Настасья не растерялась и бойко выдала параллели русских старших символистов с Бодлером, Верленом, Рембо, Метерлинком и Гюисмансом и даже упомянула, что Бодлер первоначально заимствовал свои задумки у Эдгара По.

– Браво, госпожа Ртищева! – раздаётся с разных сторон. Настасья уже предпочла представиться девичьей фамилией, что резануло ухо Сергея: «А не случилось ли что между ними? Да не моё это дело, даже если…»

– Нет, не достойны мы! Лишь Игорь Мёртвый, один из всех поэтов, понимает глубину Александра! – пыталась вновь привлечь на себя внимание молодёжи Аглая, но это оказалось делом не простым в присутствии такой соседки.

– А кто это ещё такой Мёртвый? – вяло спросил Маковский, удивляясь тому факту, что он не знал кого-либо из символистов.

– Да так, одно юное дарование, которое ещё не слишком и проявило себя. Никто даже не знает его без мрачноватого псевдонима. Недавно печатался в брюсовском «Скорпионе» 142 , – чётко сработала безукоризненная память Врангеля.

– Не говорите так, если Вам не дано постичь глубин его! – начала вновь замогильным голосом зеленоокая бестия, норовя залезть на стул, чтобы прочитать очередные отрывки. В ходе как бы неудачной попытки взобраться на высокий стул, она показала очаровательную ножку в тёмном чулке, с трудом высвободив её из под узкой снизу юбки.

142

Это московское издательство стало авторитетным центром символизма. Главный редактор его – Валерий Брюсов. В нём же готовили выпуски самого известного символистского периодического издания – «Весы». Среди сотрудников «Весов» были Андрей Белый, Константин Бальмонт, Фёдор Сологуб, Алексей Ремизов, Максимилиан Волошин, Александр Блок и прочие. Издавали и много переводов из литературы западного модернизма.

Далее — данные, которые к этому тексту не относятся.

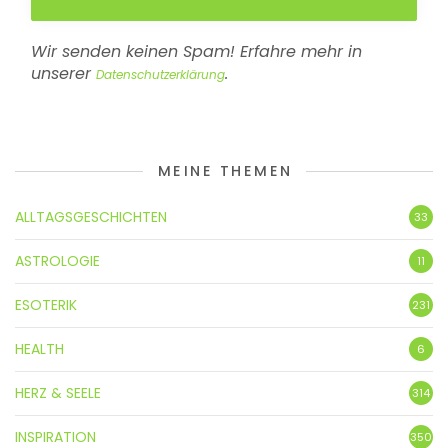
Wir senden keinen Spam! Erfahre mehr in
unserer
.
Datenschutzerklärung
MEINE THEMEN
ALLTAGSGESCHICHTEN
33
ASTROLOGIE
11
ESOTERIK
231
HEALTH
6
HERZ & SEELE
314
INSPIRATION
350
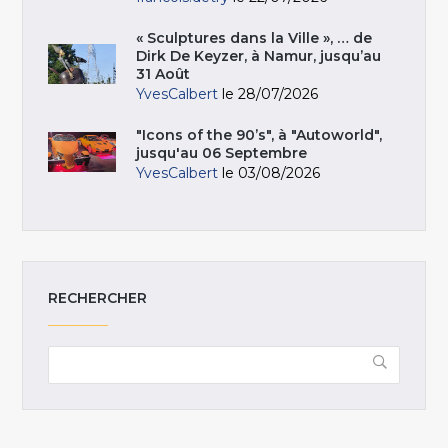
« Sculptures dans la Ville », … de
Dirk De Keyzer, à Namur, jusqu’au
31 Août
YvesCalbert
le 28/07/2026
"Icons of the 90’s", à "Autoworld",
jusqu'au 06 Septembre
YvesCalbert
le 03/08/2026
RECHERCHER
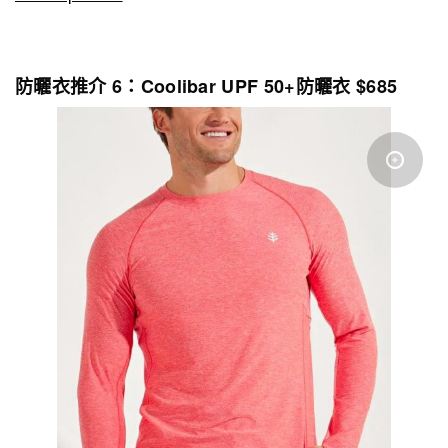
防曬衣推介 6：Coolibar UPF 50+防曬衣 $685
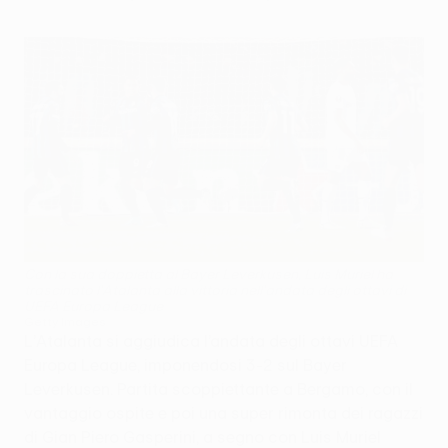
Con la sua doppietta al Bayer Leverkusen, Luis Muriel ha
trascinato l'Atalanta alla vittoria nell'andata degli ottavi di
UEFA Europa League
Getty Images
L’Atalanta si aggiudica l’andata degli ottavi UEFA
Europa League, imponendosi 3-2 sul Bayer
Leverkusen. Partita scoppiettante a Bergamo, con il
vantaggio ospite e poi una super rimonta dei ragazzi
di Gian Piero Gasperini, a segno con Luis Muriel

– Но право, госпожа Ртищева, – неожиданно официально обратился Сергей к Настасье, – не могу понять, чем же всех так заворожили личности подобные Гюисмансу, представляющие не более, чем истеричного субъекта, способного поддаться любому внушению, начавшего подражать Золя от и до, но вскоре полностью отрёкшегося от того же Золя, осудив реализм. При этом с самого начала он превосходит Золя в скабрезности. С былой лёгкостью он погружается в подражание демонистам, вроде Бодлера, оставаясь верным своей скабрезности. Но это считается теперь хорошим тоном – непременное чтение Гюисманса. Символисты делают Бодлера, болезненного, склонного к извращениям и даже некрофилии французишку, очередным факелом человечества сразу вслед за Ибсеном. Под влиянием Бодлера начинается прославление преступления как такового, а пороки утрируют всё более. Находятся последователи маркиза де Сада с Бодлером, которые уже воспевают извращённо-жестокие преступления. Франция заражает прочую Европу. Разве не так всё это?